When I started bliss the vision was fairly specific: fully automated music library management on home servers/NASes for technically inclined music lovers.

Now, from a bootstrapping POV I realised that I was more likely to raise immediate revenue via other channels. Thus, we ended up with a load of customers who use bliss to work on their computer’s iTunes collection, or whatever.

The trouble is satisfying these customers with the way the product develops and balancing that with work toward our ‘strategy’ of server based installs. We have made progress on the second, OEMing to server sellers etc plus some support in the NAS hobbyist community to package the app on specific NAS platforms. But it’s easy to be distracted (in the nicest possible way) by other customers and their requirements.

I do something similar to @aeden, 6-monthly assessments against goals, plans for the next six months, and review inbetween. The trouble is that when the 6 months comes around there’s always something else to be done, so while it does get done, I probably don’t take enough time to sit back and think.

It feels like I need some other higher level expression of my business goals and roadmap.

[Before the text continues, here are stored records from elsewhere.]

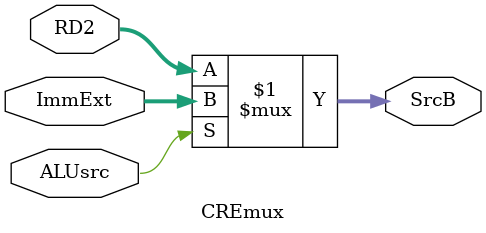
<source format=sv>
module CREmux #(
    parameter DATA_WIDTH = 32
)(
    input logic [DATA_WIDTH-1:0] ImmExt,
    input logic [DATA_WIDTH-1:0] RD2,
    input logic ALUsrc,
    output logic [DATA_WIDTH-1:0] SrcB
);

assign SrcB = (ALUsrc) ? ImmExt  : RD2;

endmodule

</source>
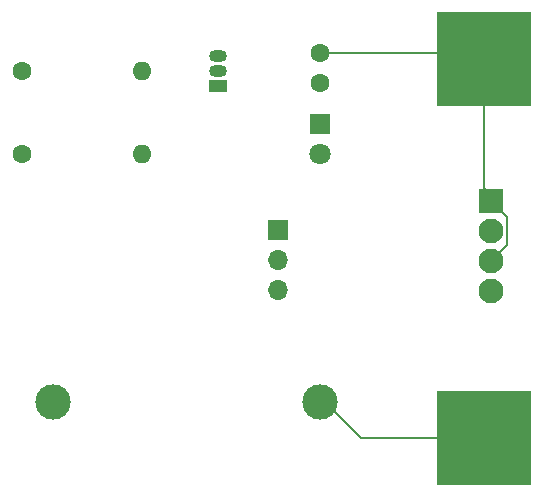
<source format=gbr>
%TF.GenerationSoftware,KiCad,Pcbnew,8.0.4*%
%TF.CreationDate,2024-08-25T13:27:35-07:00*%
%TF.ProjectId,EuroVan interior LED controller,4575726f-5661-46e2-9069-6e746572696f,rev?*%
%TF.SameCoordinates,Original*%
%TF.FileFunction,Copper,L2,Bot*%
%TF.FilePolarity,Positive*%
%FSLAX46Y46*%
G04 Gerber Fmt 4.6, Leading zero omitted, Abs format (unit mm)*
G04 Created by KiCad (PCBNEW 8.0.4) date 2024-08-25 13:27:35*
%MOMM*%
%LPD*%
G01*
G04 APERTURE LIST*
%TA.AperFunction,ComponentPad*%
%ADD10C,1.600000*%
%TD*%
%TA.AperFunction,ComponentPad*%
%ADD11O,1.600000X1.600000*%
%TD*%
%TA.AperFunction,ComponentPad*%
%ADD12C,2.000000*%
%TD*%
%TA.AperFunction,SMDPad,CuDef*%
%ADD13R,8.000000X8.000000*%
%TD*%
%TA.AperFunction,ComponentPad*%
%ADD14R,1.700000X1.700000*%
%TD*%
%TA.AperFunction,ComponentPad*%
%ADD15O,1.700000X1.700000*%
%TD*%
%TA.AperFunction,ComponentPad*%
%ADD16C,2.100000*%
%TD*%
%TA.AperFunction,ComponentPad*%
%ADD17R,2.100000X2.100000*%
%TD*%
%TA.AperFunction,ComponentPad*%
%ADD18C,3.000000*%
%TD*%
%TA.AperFunction,ComponentPad*%
%ADD19O,1.500000X1.050000*%
%TD*%
%TA.AperFunction,ComponentPad*%
%ADD20R,1.500000X1.050000*%
%TD*%
%TA.AperFunction,ComponentPad*%
%ADD21C,1.800000*%
%TD*%
%TA.AperFunction,ComponentPad*%
%ADD22R,1.800000X1.800000*%
%TD*%
%TA.AperFunction,Conductor*%
%ADD23C,0.200000*%
%TD*%
G04 APERTURE END LIST*
D10*
%TO.P,R3,1*%
%TO.N,Net-(Q1-B)*%
X145000000Y-107000000D03*
%TO.P,R3,2*%
%TO.N,GND*%
X145000000Y-104460000D03*
%TD*%
D11*
%TO.P,R1,2*%
%TO.N,Net-(Q1-B)*%
X130000000Y-106000000D03*
D10*
%TO.P,R1,1*%
%TO.N,Fused +12V*%
X119840000Y-106000000D03*
%TD*%
D12*
%TO.P,TP1,1,1*%
%TO.N,Unfused +12V*%
X161500000Y-134500000D03*
X156420000Y-137040000D03*
D13*
X158920000Y-137040000D03*
D12*
X161500000Y-139580000D03*
%TD*%
%TO.P,TP2,1,1*%
%TO.N,GND*%
X161500000Y-102420000D03*
X156420000Y-104960000D03*
D13*
X158920000Y-104960000D03*
D12*
X161500000Y-107500000D03*
%TD*%
D14*
%TO.P,SW1,1,1*%
%TO.N,Red LED+*%
X141500000Y-119475000D03*
D15*
%TO.P,SW1,2,3*%
%TO.N,Fused +12V*%
X141500000Y-122015000D03*
%TO.P,SW1,3,4*%
%TO.N,White LED+*%
X141500000Y-124555000D03*
%TD*%
D16*
%TO.P,J1,4,Pin_4*%
%TO.N,White LED+*%
X159500000Y-124620000D03*
%TO.P,J1,3,Pin_3*%
%TO.N,GND*%
X159500000Y-122080000D03*
%TO.P,J1,2,Pin_2*%
%TO.N,Red LED+*%
X159500000Y-119540000D03*
D17*
%TO.P,J1,1,Pin_1*%
%TO.N,GND*%
X159500000Y-117000000D03*
%TD*%
D18*
%TO.P,F1,1,1*%
%TO.N,Unfused +12V*%
X145000000Y-134000000D03*
%TO.P,F1,2,2*%
%TO.N,Fused +12V*%
X122400000Y-134000000D03*
%TD*%
D10*
%TO.P,R2,1*%
%TO.N,Fused +12V*%
X119840000Y-113000000D03*
D11*
%TO.P,R2,2*%
%TO.N,Net-(D1-A)*%
X130000000Y-113000000D03*
%TD*%
D19*
%TO.P,Q1,3,E*%
%TO.N,GND*%
X136360000Y-104730000D03*
%TO.P,Q1,2,B*%
%TO.N,Net-(Q1-B)*%
X136360000Y-106000000D03*
D20*
%TO.P,Q1,1,C*%
%TO.N,Net-(D1-K)*%
X136360000Y-107270000D03*
%TD*%
D21*
%TO.P,D1,2,A*%
%TO.N,Net-(D1-A)*%
X145000000Y-113040000D03*
D22*
%TO.P,D1,1,K*%
%TO.N,Net-(D1-K)*%
X145000000Y-110500000D03*
%TD*%
D23*
%TO.N,GND*%
X158920000Y-115920000D02*
X158920000Y-104960000D01*
X159500000Y-116500000D02*
X158920000Y-115920000D01*
X159500000Y-117000000D02*
X159500000Y-116500000D01*
X160850000Y-120730000D02*
X159500000Y-122080000D01*
X160850000Y-118350000D02*
X160850000Y-120730000D01*
X159500000Y-117000000D02*
X160850000Y-118350000D01*
X145000000Y-104460000D02*
X158420000Y-104460000D01*
X158420000Y-104460000D02*
X158920000Y-104960000D01*
%TO.N,Unfused +12V*%
X148540000Y-137040000D02*
X158920000Y-137040000D01*
X145500000Y-134000000D02*
X148540000Y-137040000D01*
X145000000Y-134000000D02*
X145500000Y-134000000D01*
%TO.N,GND*%
X159650000Y-105150000D02*
X159250000Y-104750000D01*
X159040000Y-104960000D02*
X159250000Y-104750000D01*
X160250000Y-105750000D02*
X159250000Y-104750000D01*
%TO.N,Unfused +12V*%
X156400000Y-134400000D02*
X159250000Y-137250000D01*
%TO.N,GND*%
X159230000Y-104730000D02*
X159250000Y-104750000D01*
X156770000Y-107230000D02*
X159250000Y-104750000D01*
%TD*%
M02*

</source>
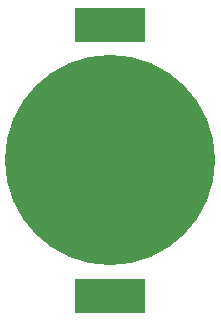
<source format=gbp>
%TF.GenerationSoftware,KiCad,Pcbnew,(6.0.7)*%
%TF.CreationDate,2022-10-09T20:43:52-07:00*%
%TF.ProjectId,IEEE_PCB_SMD,49454545-5f50-4434-925f-534d442e6b69,rev?*%
%TF.SameCoordinates,Original*%
%TF.FileFunction,Paste,Bot*%
%TF.FilePolarity,Positive*%
%FSLAX46Y46*%
G04 Gerber Fmt 4.6, Leading zero omitted, Abs format (unit mm)*
G04 Created by KiCad (PCBNEW (6.0.7)) date 2022-10-09 20:43:52*
%MOMM*%
%LPD*%
G01*
G04 APERTURE LIST*
%ADD10R,6.000000X3.000000*%
%ADD11C,17.800000*%
G04 APERTURE END LIST*
D10*
%TO.C,BT1*%
X149495846Y-106637154D03*
X149495846Y-83737154D03*
D11*
X149495846Y-95187154D03*
%TD*%
M02*

</source>
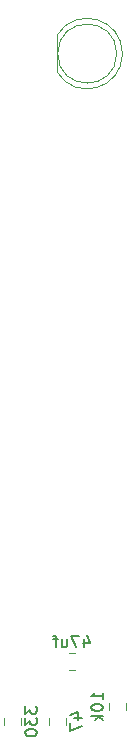
<source format=gbo>
%TF.GenerationSoftware,KiCad,Pcbnew,(5.99.0-7341-g2f3ca60c5e)*%
%TF.CreationDate,2020-12-04T16:45:41+01:00*%
%TF.ProjectId,pcb,7063622e-6b69-4636-9164-5f7063625858,rev?*%
%TF.SameCoordinates,Original*%
%TF.FileFunction,Legend,Bot*%
%TF.FilePolarity,Positive*%
%FSLAX46Y46*%
G04 Gerber Fmt 4.6, Leading zero omitted, Abs format (unit mm)*
G04 Created by KiCad (PCBNEW (5.99.0-7341-g2f3ca60c5e)) date 2020-12-04 16:45:41*
%MOMM*%
%LPD*%
G01*
G04 APERTURE LIST*
%ADD10C,0.150000*%
%ADD11C,0.120000*%
G04 APERTURE END LIST*
D10*
%TO.C,C1*%
X-246190Y-12105714D02*
X-246190Y-12772380D01*
X-8095Y-11724761D02*
X230000Y-12439047D01*
X-389047Y-12439047D01*
X-674761Y-11772380D02*
X-1341428Y-11772380D01*
X-912857Y-12772380D01*
X-2150952Y-12105714D02*
X-2150952Y-12772380D01*
X-1722380Y-12105714D02*
X-1722380Y-12629523D01*
X-1770000Y-12724761D01*
X-1865238Y-12772380D01*
X-2008095Y-12772380D01*
X-2103333Y-12724761D01*
X-2150952Y-12677142D01*
X-2484285Y-12105714D02*
X-2865238Y-12105714D01*
X-2627142Y-12772380D02*
X-2627142Y-11915238D01*
X-2674761Y-11820000D01*
X-2770000Y-11772380D01*
X-2865238Y-11772380D01*
%TO.C,R3*%
X-5247619Y-17764285D02*
X-5247619Y-18383333D01*
X-4866666Y-18050000D01*
X-4866666Y-18192857D01*
X-4819047Y-18288095D01*
X-4771428Y-18335714D01*
X-4676190Y-18383333D01*
X-4438095Y-18383333D01*
X-4342857Y-18335714D01*
X-4295238Y-18288095D01*
X-4247619Y-18192857D01*
X-4247619Y-17907142D01*
X-4295238Y-17811904D01*
X-4342857Y-17764285D01*
X-5247619Y-18716666D02*
X-5247619Y-19335714D01*
X-4866666Y-19002380D01*
X-4866666Y-19145238D01*
X-4819047Y-19240476D01*
X-4771428Y-19288095D01*
X-4676190Y-19335714D01*
X-4438095Y-19335714D01*
X-4342857Y-19288095D01*
X-4295238Y-19240476D01*
X-4247619Y-19145238D01*
X-4247619Y-18859523D01*
X-4295238Y-18764285D01*
X-4342857Y-18716666D01*
X-5247619Y-19954761D02*
X-5247619Y-20050000D01*
X-5200000Y-20145238D01*
X-5152380Y-20192857D01*
X-5057142Y-20240476D01*
X-4866666Y-20288095D01*
X-4628571Y-20288095D01*
X-4438095Y-20240476D01*
X-4342857Y-20192857D01*
X-4295238Y-20145238D01*
X-4247619Y-20050000D01*
X-4247619Y-19954761D01*
X-4295238Y-19859523D01*
X-4342857Y-19811904D01*
X-4438095Y-19764285D01*
X-4628571Y-19716666D01*
X-4866666Y-19716666D01*
X-5057142Y-19764285D01*
X-5152380Y-19811904D01*
X-5200000Y-19859523D01*
X-5247619Y-19954761D01*
%TO.C,R1*%
X-1104285Y-18764285D02*
X-437619Y-18764285D01*
X-1485238Y-18526190D02*
X-770952Y-18288095D01*
X-770952Y-18907142D01*
X-1437619Y-19192857D02*
X-1437619Y-19859523D01*
X-437619Y-19430952D01*
%TO.C,R2*%
X1342380Y-17184761D02*
X1342380Y-16613333D01*
X1342380Y-16899047D02*
X342380Y-16899047D01*
X485238Y-16803809D01*
X580476Y-16708571D01*
X628095Y-16613333D01*
X342380Y-17803809D02*
X342380Y-17899047D01*
X390000Y-17994285D01*
X437619Y-18041904D01*
X532857Y-18089523D01*
X723333Y-18137142D01*
X961428Y-18137142D01*
X1151904Y-18089523D01*
X1247142Y-18041904D01*
X1294761Y-17994285D01*
X1342380Y-17899047D01*
X1342380Y-17803809D01*
X1294761Y-17708571D01*
X1247142Y-17660952D01*
X1151904Y-17613333D01*
X961428Y-17565714D01*
X723333Y-17565714D01*
X532857Y-17613333D01*
X437619Y-17660952D01*
X390000Y-17708571D01*
X342380Y-17803809D01*
X1342380Y-18565714D02*
X342380Y-18565714D01*
X961428Y-18660952D02*
X1342380Y-18946666D01*
X675714Y-18946666D02*
X1056666Y-18565714D01*
D11*
%TO.C,C1*%
X-1531252Y-14680000D02*
X-1008748Y-14680000D01*
X-1531252Y-13260000D02*
X-1008748Y-13260000D01*
%TO.C,D1*%
X-2560000Y35955000D02*
X-2560000Y39045000D01*
X2990000Y37499538D02*
G75*
G03*
X-2560000Y39044830I-2990000J462D01*
G01*
X2990000Y37500462D02*
G75*
G02*
X-2560000Y35955170I-2990000J-462D01*
G01*
X2500000Y37500000D02*
G75*
G03*
X2500000Y37500000I-2500000J0D01*
G01*
%TO.C,R3*%
X-5640000Y-18788748D02*
X-5640000Y-19311252D01*
X-7060000Y-18788748D02*
X-7060000Y-19311252D01*
%TO.C,R1*%
X-3250000Y-18788748D02*
X-3250000Y-19311252D01*
X-1830000Y-18788748D02*
X-1830000Y-19311252D01*
%TO.C,R2*%
X3250000Y-18041252D02*
X3250000Y-17518748D01*
X1830000Y-18041252D02*
X1830000Y-17518748D01*
%TD*%
M02*

</source>
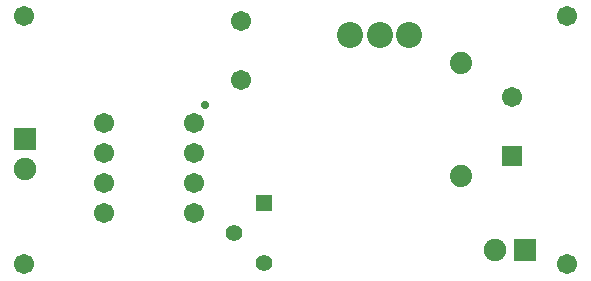
<source format=gbs>
G04 Layer_Color=16711935*
%FSLAX25Y25*%
%MOIN*%
G70*
G01*
G75*
%ADD39C,0.06706*%
%ADD40R,0.07493X0.07493*%
%ADD41C,0.07493*%
%ADD42C,0.07400*%
%ADD43R,0.06706X0.06706*%
%ADD44C,0.08674*%
%ADD45R,0.07493X0.07493*%
%ADD46R,0.05516X0.05516*%
%ADD47C,0.05516*%
%ADD48C,0.02768*%
D39*
X7874Y7874D02*
D03*
X64606Y24843D02*
D03*
Y34843D02*
D03*
Y44842D02*
D03*
Y54843D02*
D03*
X34606Y24843D02*
D03*
Y34843D02*
D03*
Y44842D02*
D03*
Y54843D02*
D03*
X7874Y90551D02*
D03*
X80315Y88976D02*
D03*
Y69291D02*
D03*
X188976Y7874D02*
D03*
Y90551D02*
D03*
X170472Y63779D02*
D03*
D40*
X8268Y49488D02*
D03*
D41*
Y39488D02*
D03*
X164685Y12598D02*
D03*
D42*
X153543Y37402D02*
D03*
X153543Y74803D02*
D03*
D43*
X170472Y44094D02*
D03*
D44*
X136221Y84252D02*
D03*
X126378D02*
D03*
X116535D02*
D03*
D45*
X174685Y12598D02*
D03*
D46*
X87795Y28268D02*
D03*
D47*
X77795Y18268D02*
D03*
X87795Y8268D02*
D03*
D48*
X68110Y61024D02*
D03*
M02*

</source>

We’ve just done this recently (sort of under duress, because we looking at some debt financing options for growth that required a comprehensive marketing plan) and I have to say it has been very enlightening and well worth it. It coalesces all those things rolling around in your head about your business and forces you to think critically and strategically about them. Getting started on the exercise was the hardest part - sort of like that first mile when running - but once you get going, you get into a flow and channel your “inner Jack Welch”.

So now, we’ve got a thoroughly detailed view of the space we’re in, the competitive landscape, an honest strength/weakness/opportunities/threats (SWOT) analysis and well defined marketing and growth goals. The plan is to revisit this every six months or so and adjust as required.

Working normal customer support issues (i.e. tactical) will always trump whatever is in this document, but just about everything else from product development to marketing/sales will be guided by the strategy and goals outlined in the document.